Kegiatan kaderisasi dasar tersebut dilaksanakan selama dua hari, pada 22–23 Desember 2025, bertempat di Auditorium Ar Rochmah PP. Nasyrul Ulum Aengdake. Makesta diikuti oleh para santri dengan penuh antusias sebagai bentuk komitmen awal memasuki proses pembinaan organisasi IPNU dan IPPNU.
Makesta ke-6 dibuka secara resmi oleh Wakil Pengasuh PP. Nasyrul Ulum Aengdake, Dr. Zamzami Sabiq Hamid, M.Psi. Dalam arahannya, ia menyampaikan bahwa Makesta merupakan agenda kaderisasi rutin yang memiliki peran strategis dalam membangun fondasi ideologi santri. Melalui kegiatan ini, nilai-nilai Ahlussunnah wal Jamaah An-Nahdliyah ditanamkan sejak dini sebagai dasar pembentukan karakter ke-NU-an sekaligus kesadaran berorganisasi.

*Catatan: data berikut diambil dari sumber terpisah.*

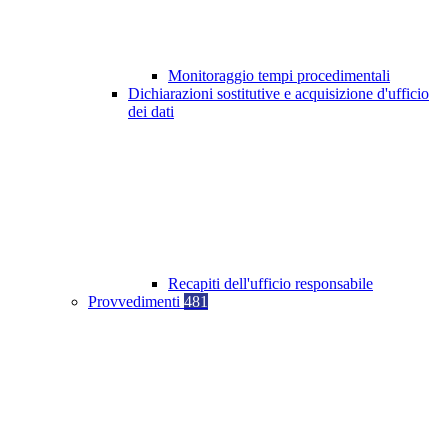
Monitoraggio tempi procedimentali
Dichiarazioni sostitutive e acquisizione d'ufficio
dei dati
Recapiti dell'ufficio responsabile
Provvedimenti
481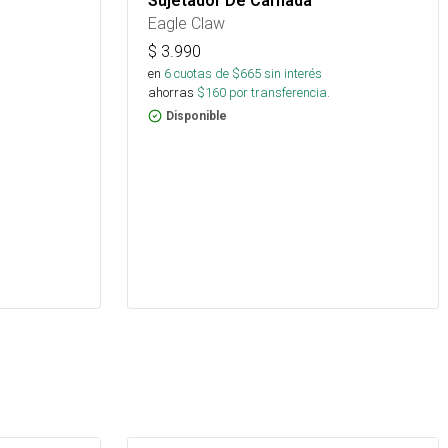
Sujetador De Carnada
Eagle Claw
$
3.990
en
6
cuotas de $
665
sin interés
ahorras
$
160
por transferencia.
Disponible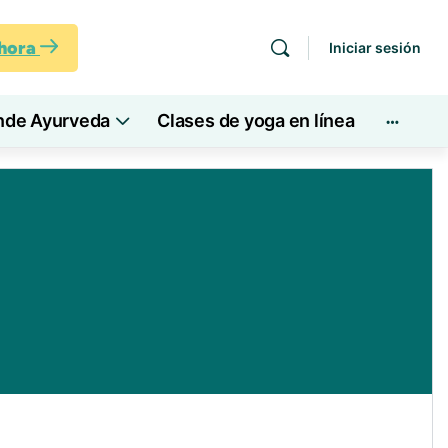
ahora
Iniciar sesión
nde Ayurveda
Clases de yoga en línea
Más
opcion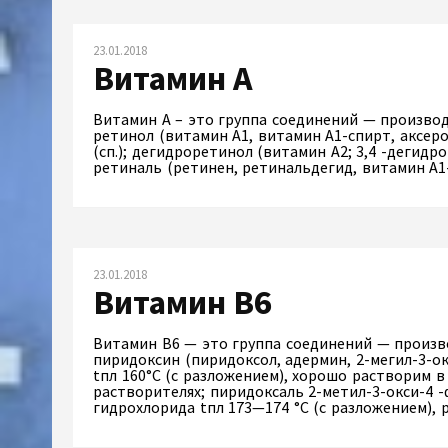
23.01.2018
Витамин А
Витамин А – это группа соединений — производ
ретинол (витамин A1, витамин A1-спирт, аксеро
(сп.); дегидроретинол (витамин А2; 3,4 -дегидро
ретиналь (ретинен, ретинальдегид, витамин A
23.01.2018
Витамин B6
Витамин B6 — это группа соединений — произ
пиридоксин (пиридоксол, адермин, 2-мегил-3-о
tпл 160°С (с разложением), хорошо растворим в 
растворителях; пиридоксаль 2-метил-3-окси-4 
гидрохлорида tпл 173—174 °С (с разложением),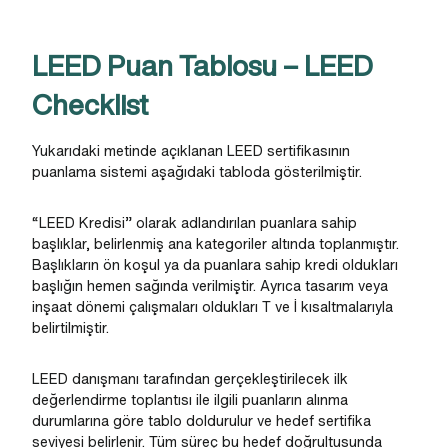
LEED Puan Tablosu – LEED
Checklist
Yukarıdaki metinde açıklanan LEED sertifikasının
puanlama sistemi aşağıdaki tabloda gösterilmiştir.
“LEED Kredisi” olarak adlandırılan puanlara sahip
başlıklar, belirlenmiş ana kategoriler altında toplanmıştır.
Başlıkların ön koşul ya da puanlara sahip kredi oldukları
başlığın hemen sağında verilmiştir. Ayrıca tasarım veya
inşaat dönemi çalışmaları oldukları T ve İ kısaltmalarıyla
belirtilmiştir.
LEED danışmanı tarafından gerçekleştirilecek ilk
değerlendirme toplantısı ile ilgili puanların alınma
durumlarına göre tablo doldurulur ve hedef sertifika
seviyesi belirlenir. Tüm süreç bu hedef doğrultusunda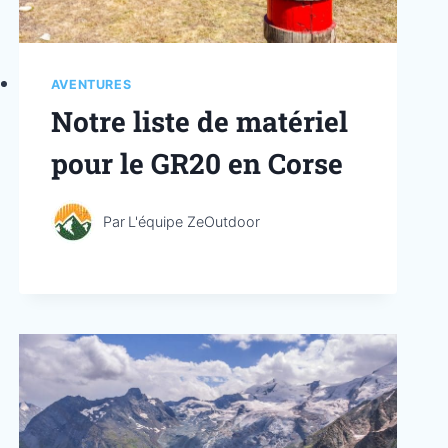
AVENTURES
Notre liste de matériel
pour le GR20 en Corse
Par
L'équipe ZeOutdoor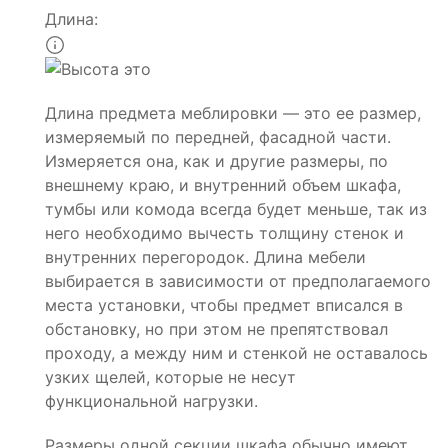
Длина:
Длина предмета меблировки — это ее размер,
измеряемый по передней, фасадной части.
Измеряется она, как и другие размеры, по
внешнему краю, и внутренний объем шкафа,
тумбы или комода всегда будет меньше, так из
него необходимо вычесть толщину стенок и
внутренних перегородок. Длина мебели
выбирается в зависимости от предполагаемого
места установки, чтобы предмет вписался в
обстановку, но при этом не препятствовал
проходу, а между ним и стенкой не оставалось
узких щелей, которые не несут
функциональной нагрузки.
Размеры одной секции шкафа обычно имеют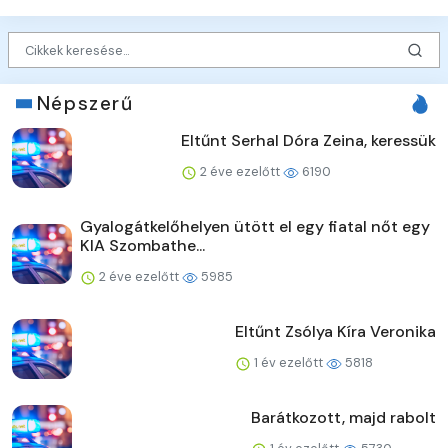
Népszerű
Eltűnt Serhal Dóra Zeina, keressük
2 éve ezelőtt
6190
Gyalogátkelőhelyen ütött el egy fiatal nőt egy
KIA Szombathe...
2 éve ezelőtt
5985
Eltűnt Zsólya Kíra Veronika
1 év ezelőtt
5818
Barátkozott, majd rabolt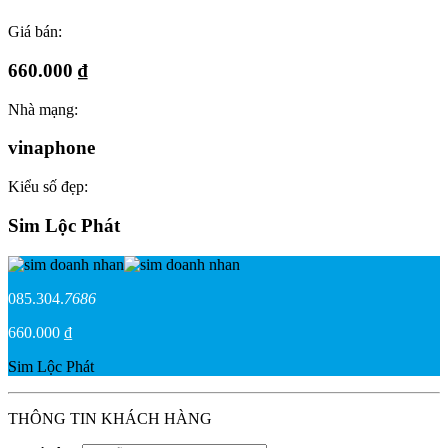
Giá bán:
660.000 ₫
Nhà mạng:
vinaphone
Kiểu số đẹp:
Sim Lộc Phát
085.304.
7686
660.000 ₫
Sim Lộc Phát
THÔNG TIN KHÁCH HÀNG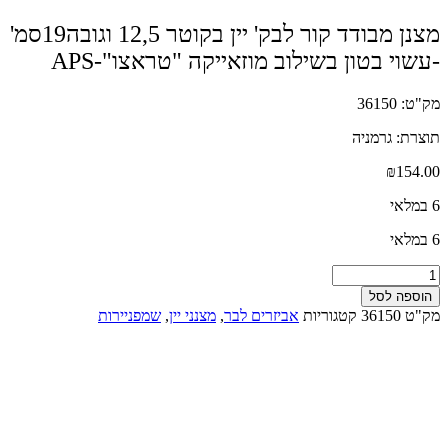
מצנן מבודד קור לבק' יין בקוטר 12,5 וגובה19סמ'
-עשוי בטון בשילוב מוזאייקה "טראצו"-APS
מק"ט: 36150
תוצרת: גרמניה
₪
154.00
6 במלאי
6 במלאי
כמות
של
הוספה לסל
מצנן
מק"ט
36150
קטגוריות
אביזרים לבר
,
מצנני יין
,
שמפניירות
מבודד
קור
לבק'
יין
בקוטר
12,5
וגובה19סמ'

Menurutnya, penguatan nilai Aswaja menjadi bekal penting agar kader IPNU–IPPNU tumbuh sebagai pelajar santri yang tidak hanya berpengetahuan, tetapi juga berakhlak serta mampu menjaga keseimbangan antara komitmen keislaman dan kebangsaan.
Sementara itu, Pembina PK IPNU PP. Nasyrul Ulum Aengdake, Tamamatul Karomah, S.Pd., menjelaskan bahwa Makesta merupakan gerbang awal proses kaderisasi IPNU–IPPNU yang diarahkan untuk membentuk mental dan karakter kader. Kegiatan ini tidak hanya berfokus pada pengenalan organisasi, tetapi juga menanamkan nilai kedisiplinan, tanggung jawab, serta rasa memiliki terhadap IPNU–IPPNU.
Ia berharap para peserta Makesta dapat melanjutkan proses kaderisasi secara berjenjang dan berkembang menjadi kader pelajar NU yang aktif, konsisten berproses, serta siap berkhidmat di lingkungan pesantren maupun di tengah masyarakat.
Selama kegiatan berlangsung, peserta mendapatkan pembekalan materi dasar yang meliputi ke-NU-an, ke-IPNU–IPPNU-an, keorganisasian, serta wawasan kebangsaan. Materi disampaikan oleh pemateri dari berbagai unsur struktural Nahdlatul Ulama dan badan otonom NU.
Makesta ke-6 ini turut melibatkan PC IPNU–IPPNU Kabupaten Sumenep, PAC IPNU–IPPNU Kecamatan Bluto, serta pemateri dari MWC NU Bluto, PAC GP Ansor NU Bluto, dan PAC Fatayat NU Bluto. Keterlibatan lintas badan otonom tersebut mencerminkan sinergi NU dalam memperkuat kaderisasi pelajar berbasis pesantren.
Melalui kegiatan Makesta ini, diharapkan lahir kader-kader IPNU dan IPPNU yang berideologi Aswaja An-Nahdliyah, berkarakter kuat, serta siap mengabdikan diri kepada agama, masyarakat, dan bangsa.